[YOUR GOAL]: Find the string "into" in the data, then copy every line where it is found.

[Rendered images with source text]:
[Start of Attachment]

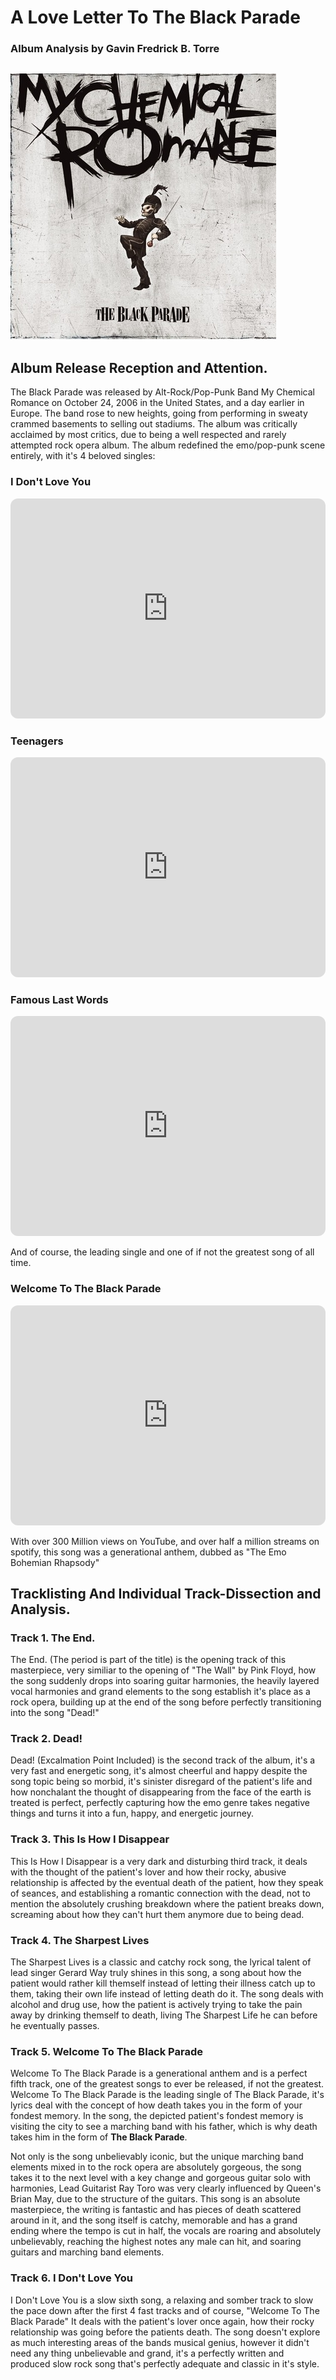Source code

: # A Love Letter To The Black Parade
### Album Analysis by Gavin Fredrick B. Torre
![Album Cover](images/TBPCoverSmall.jpg)
---
## Album Release Reception and Attention.

The Black Parade was released by Alt-Rock/Pop-Punk Band My Chemical Romance on October 24, 2006 in the United States, and a day earlier in Europe.
The band rose to new heights, going from performing in sweaty crammed basements to selling out stadiums. The album was critically acclaimed by most
critics, due to being a well respected and rarely attempted rock opera album. The album redefined the emo/pop-punk scene entirely, with it's 4 
beloved singles:

### I Don't Love You 
<iframe style="border-radius:12px" src="https://open.spotify.com/embed/track/4RAOI1etsgbh5NP3T5R8rN?utm_source=generator" width="100%" height="352" frameBorder="0" allowfullscreen="" allow="autoplay; clipboard-write; encrypted-media; fullscreen; picture-in-picture" loading="lazy"></iframe>

### Teenagers
<iframe style="border-radius:12px" src="https://open.spotify.com/embed/track/7j31rVgGX9Q2blT92VBEA0?utm_source=generator" width="100%" height="352" frameBorder="0" allowfullscreen="" allow="autoplay; clipboard-write; encrypted-media; fullscreen; picture-in-picture" loading="lazy"></iframe>

### Famous Last Words
<iframe style="border-radius:12px" src="https://open.spotify.com/embed/track/2d6m2F4I7wCuAKtSsdhh83?utm_source=generator" width="100%" height="352" frameBorder="0" allowfullscreen="" allow="autoplay; clipboard-write; encrypted-media; fullscreen; picture-in-picture" loading="lazy"></iframe>



And of course, the leading single and one of if not the greatest song of all time.

### Welcome To The Black Parade
<iframe style="border-radius:12px" src="https://open.spotify.com/embed/track/5wQnmLuC1W7ATsArWACrgW?utm_source=generator" width="100%" height="352" frameBorder="0" allowfullscreen="" allow="autoplay; clipboard-write; encrypted-media; fullscreen; picture-in-picture" loading="lazy"></iframe>

With over 300 Million views on YouTube, and over half
a million streams on spotify, this song was a generational anthem, dubbed as "The Emo Bohemian Rhapsody"

## Tracklisting And Individual Track-Dissection and Analysis.

### Track 1. The End.

The End. (The period is part of the title) is the opening track of this masterpiece, very similiar to the opening of "The Wall" by Pink Floyd, how
the song suddenly drops into soaring guitar harmonies, the heavily layered vocal harmonies and grand elements to the song establish it's place as
a rock opera, building up at the end of the song before perfectly transitioning into the song "Dead!"

### Track 2. Dead!

Dead! (Excalmation Point Included) is the second track of the album, it's a very fast and energetic song, it's almost cheerful and happy despite
the song topic being so morbid, it's sinister disregard of the patient's life and how nonchalant the thought of disappearing from the face of the
earth is treated is perfect, perfectly capturing how the emo genre takes negative things and turns it into a fun, happy, and energetic journey.

### Track 3. This Is How I Disappear

This Is How I Disappear is a very dark and disturbing third track, it deals with the thought of the patient's lover and how their rocky, abusive relationship
is affected by the eventual death of the patient, how they speak of seances, and establishing a romantic connection with the dead, not to mention the absolutely
crushing breakdown where the patient breaks down, screaming about how they can't hurt them anymore due to being dead.

### Track 4. The Sharpest Lives

The Sharpest Lives is a classic and catchy rock song, the lyrical talent of lead singer Gerard Way truly shines in this song, a song about how the patient would
rather kill themself instead of letting their illness catch up to them, taking their own life instead of letting death do it. The song deals with alcohol and drug
use, how the patient is actively trying to take the pain away by drinking themself to death, living The Sharpest Life he can before he eventually passes.

### Track 5. Welcome To The Black Parade

Welcome To The Black Parade is a generational anthem and is a perfect fifth track, one of the greatest songs to ever be released, if not the greatest.
Welcome To The Black Parade is the leading single of The Black Parade, it's lyrics deal with the concept of how death takes you in the form of your fondest memory.
In the song, the depicted patient's fondest memory is visiting the city to see a marching band with his father, which is why death takes him in the form of **The Black Parade**.

Not only is the song unbelievably iconic, but the unique marching band elements mixed in to the rock opera are absolutely gorgeous, the song takes it to the next level
with a key change and gorgeous guitar solo with harmonies, Lead Guitarist Ray Toro was very clearly influenced by Queen's Brian May, due to the structure of the guitars.
This song is an absolute masterpiece, the writing is fantastic and has pieces of death scattered around in it, and the song itself is catchy, memorable and has a grand ending
where the tempo is cut in half, the vocals are roaring and absolutely unbelievably, reaching the highest notes any male can hit, and soaring guitars and marching band elements.

### Track 6. I Don't Love You

I Don't Love You is a slow sixth song, a relaxing and somber track to slow the pace down after the first 4 fast tracks and of course, "Welcome To The Black Parade" 
It deals with the patient's lover once again, how their rocky relationship was going before the patients death. The song doesn't explore as much interesting areas
of the bands musical genius, however it didn't need any thing unbelievable and grand, it's a perfectly written and produced slow rock song that's perfectly
adequate and classic in it's style.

[End of Attachment]

[TASK SOLUTION]:
the song suddenly drops into soaring guitar harmonies, the heavily layered vocal harmonies and grand elements to the song establish it's place as
a rock opera, building up at the end of the song before perfectly transitioning into the song "Dead!"
earth is treated is perfect, perfectly capturing how the emo genre takes negative things and turns it into a fun, happy, and energetic journey.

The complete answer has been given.